De leden van de GPV-fractie hebben met belangstelling maar niet met instemming kennis genomen van het voorstel tot deconstitutionalisering van de benoemingswijze van de commissaris van de Koning en de burgemeester. Zij willen dit voorstel niet los zien van het feit dat de grondwetgever in 1983 bewust heeft gekozen voor het vastleggen van de benoemingswijze in de Grondwet. Ook toen liepen in de samenleving de meningen uiteen over de gewenste wijze van benoeming: Er moeten dan wel goede argumenten zijn, met name gelegen in gewijzigde omstandigheden, om de nog tamelijk recente beslissing van de grondwetgever terug te draaien. Daarvan is deze leden niet gebleken. Het lijkt er meer op, dat thans wordt voorgesteld de benoemingswijze te deconstitutionaliseren teneinde vervolgens bij eenvoudige meerderheid de benoemingswijze zelf te kunnen veranderen. Dit zien de leden van de GPV-fractie als een oneigenlijk argument tot grondwetswijziging, zeker als rekening gehouden moet worden met de mogelijkheid dat een niet bestaande parlementaire meerderheid via afspraken in een regeerakkoord kunstmatig tot een meerderheid zal worden gemaakt.

Het argument van de regering dat de methode van aanwijzing niet van zodanig gewicht is dat deze in de Grondwet moet worden blijven vastgelegd is evenmin nieuw en wordt door de leden van de GPV-fractie niet gedeeld. Zij delen het standpunt van dr. J. A. van Kemenade, dat directe verkiezing van de burgemeester leidt tot een fundamentele verandering van ons staatkundig bestel en van de machtsverhoudingen bij de lagere overheden. (De Volkskrant 5 nov 1997). Zulke fundamentele veranderingen dienen niet zonder grondwetsherziening te worden ingevoerd.

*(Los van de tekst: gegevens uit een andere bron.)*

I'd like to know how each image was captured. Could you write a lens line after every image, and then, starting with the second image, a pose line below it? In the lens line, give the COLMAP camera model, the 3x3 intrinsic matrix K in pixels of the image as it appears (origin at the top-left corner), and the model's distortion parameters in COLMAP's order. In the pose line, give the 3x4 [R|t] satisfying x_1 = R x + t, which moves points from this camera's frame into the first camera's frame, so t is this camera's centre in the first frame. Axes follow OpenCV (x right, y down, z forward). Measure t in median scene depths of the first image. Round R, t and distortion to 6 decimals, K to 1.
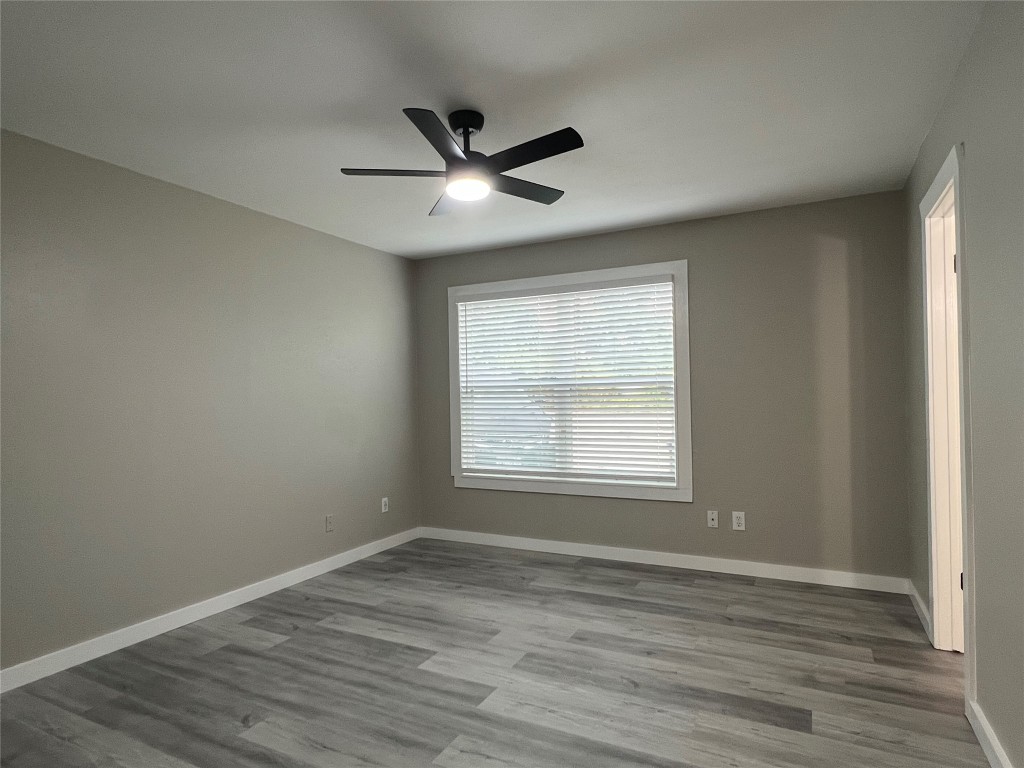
lens RADIAL K [[582.6, 0, 512.7], [0, 582.6, 388.1], [0, 0, 1]] dist [-0.006432, -0.000547]
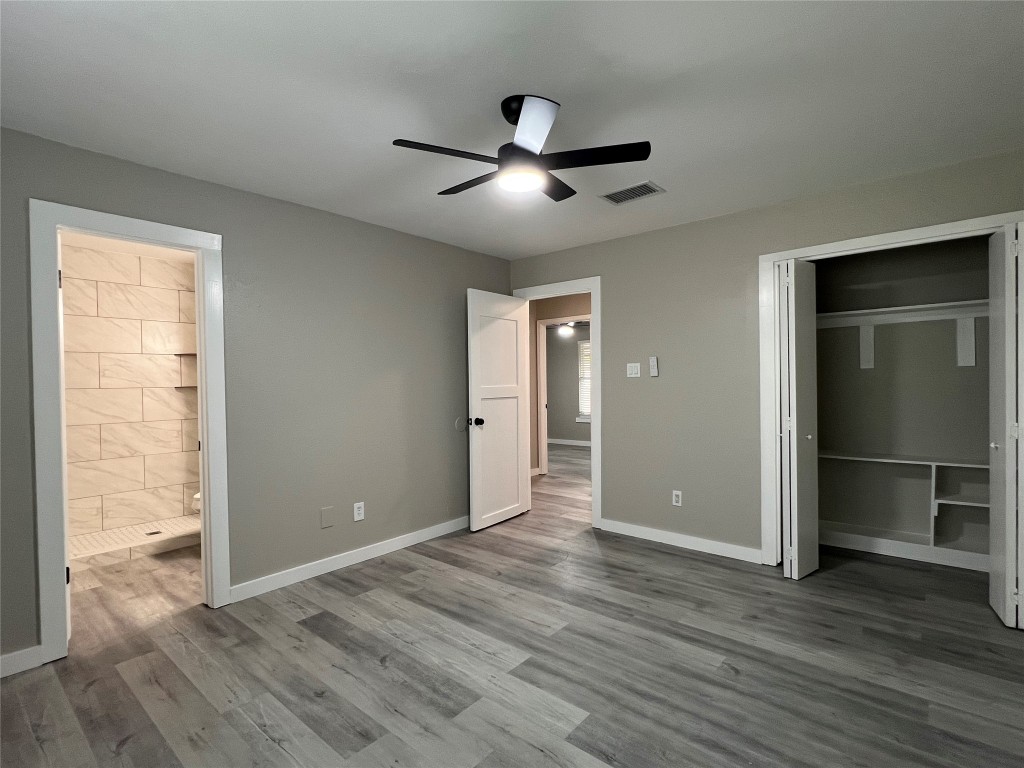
lens RADIAL K [[498.0, 0, 512.5], [0, 498.0, 385.7], [0, 0, 1]] dist [0.000172, -0.000034]
pose [[-0.971759, 0.029136, 0.234172, -0.252200], [0.027759, 0.999573, -0.009174, 0.014421], [-0.234339, -0.002414, -0.972152, 1.827232]]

De leden van de GPV-fractie vragen tenslotte of de regering melding kan maken van de opvattingen van representatieve organisaties die het meest bij deze materie betrokken zijn, zoals de VNG, het IPO en het genootschap van burgemeesters.

De voorzitter van de commissie,

De Cloe

De griffier van de commissie,

Coenen


XNoot
1

Samenstelling: Leden: V. A. M. van der Burg (CDA), Te Veldhuis (VVD), Van der Heijden (CDA), De Cloe (PvdA), voorzitter, Janmaat (CD), Van den Berg (SGP), Scheltema-de Nie (D66), ondervoorzitter, Apostolou (PvdA), Kalsbeek-Jasperse (PvdA), Zijlstra (PvdA), Van der Hoeven (CDA), Van Heemst (PvdA), Remkes (VVD), Gabor (CDA), Koekkoek (CDA), Nijpels-Hezemans (Groep Nijpels), Oedayraj Singh Varma (GroenLinks), Hoekema (D66), H.G.J. Kamp (VVD), Essers (VVD), Dittrich (D66), De Graaf (D66), Cornielje (VVD), Rouvoet (RPF) en Rehwinkel (PvdA).

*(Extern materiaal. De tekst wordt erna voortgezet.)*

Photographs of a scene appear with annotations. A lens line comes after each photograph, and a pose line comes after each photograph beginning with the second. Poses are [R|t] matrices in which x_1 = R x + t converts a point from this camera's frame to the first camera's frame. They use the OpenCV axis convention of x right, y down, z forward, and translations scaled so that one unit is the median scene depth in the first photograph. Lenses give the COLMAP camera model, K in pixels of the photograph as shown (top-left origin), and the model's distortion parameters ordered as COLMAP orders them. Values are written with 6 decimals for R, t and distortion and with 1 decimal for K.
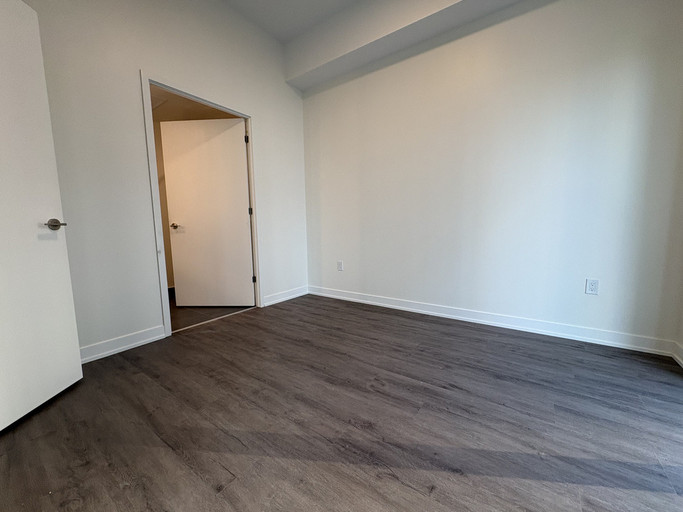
lens RADIAL K [[271.8, 0, 341.5], [0, 271.8, 256.0], [0, 0, 1]] dist [0.000763, 0.000190]
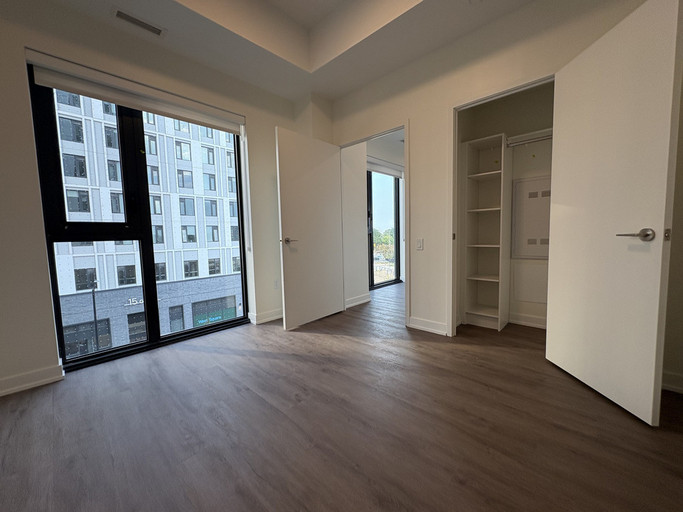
lens RADIAL K [[271.8, 0, 341.5], [0, 271.8, 256.0], [0, 0, 1]] dist [0.000763, 0.000190]
pose [[-0.989925, 0.031643, 0.138013, -0.204506], [0.056939, 0.981388, 0.183400, -0.276962], [-0.129641, 0.189410, -0.973302, 2.082199]]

Plv. leden: Dankers (CDA), Van Hoof (VVD), Bijleveld-Schouten (CDA), Liemburg (PvdA), Poppe (SP), Schutte (GPV), Jeekel (D66), Duivesteijn (PvdA), Noorman-den Uyl (PvdA), Feenstra (PvdA), Verhagen (CDA), M.M. van der Burg (PvdA), Van der Stoel (VVD), Mateman (CDA), Mulder-Van Dam (CDA), Van Wingerden (AOV), Rabbae (GroenLinks), Van Boxtel (D66), Korthals (VVD), Luchtenveld (VVD), Assen (CDA), Bakker (D66), Klein Molekamp (VVD), Leerkes (U55+) en Van Oven (PvdA).